Context Retrieval Basics (RAG) (Agent Architecture) refers to a framework where AI systems combine retrieval of relevant external information (such as documents or knowledge bases) with generative models to answer queries more accurately. In this architecture, an agent retrieves pertinent context and integrates it with its own reasoning, resulting in improved responses. This approach enhances the agent’s ability to provide precise, context-aware answers by leveraging both stored knowledge and dynamic information retrieval.
Context Retrieval Basics (RAG) (Agent Architecture) refers to a framework where AI systems combine retrieval of relevant external information (such as documents or knowledge bases) with generative models to answer queries more accurately. In this architecture, an agent retrieves pertinent context and integrates it with its own reasoning, resulting in improved responses. This approach enhances the agent’s ability to provide precise, context-aware answers by leveraging both stored knowledge and dynamic information retrieval.
What is Retrieval-Augmented Generation (RAG)?
RAG is a framework that combines a retriever to fetch relevant documents with a generator to produce an answer. The retrieved passages ground the response, improving accuracy and reducing hallucinations.
How does RAG incorporate retrieved context into generation?

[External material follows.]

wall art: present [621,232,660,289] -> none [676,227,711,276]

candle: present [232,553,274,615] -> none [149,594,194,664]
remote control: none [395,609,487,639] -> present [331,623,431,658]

The generator conditions on the retrieved passages—often by appending them to the prompt or using them in attention mechanisms—so the produced text cites and relies on real evidence.
What are the main components of a RAG system?
A retriever (dense embeddings or sparse methods like BM25), a generator/reader to craft the answer from the retrieved text, and optional fusion or reranking steps to select the best evidence and present a coherent response.
What are dense and sparse retrieval in RAG, and how do they differ?
Dense retrieval uses learned vector embeddings to find semantically similar passages, while sparse retrieval relies on keyword-based indexes (e.g., BM25). Dense captures meaning beyond exact terms; sparse emphasizes exact term matches.
When is RAG particularly beneficial?
RAG shines when up-to-date or domain-specific knowledge is needed, or when factual grounding is important. It improves accuracy, supports citations, and handles questions that go beyond the model’s training data.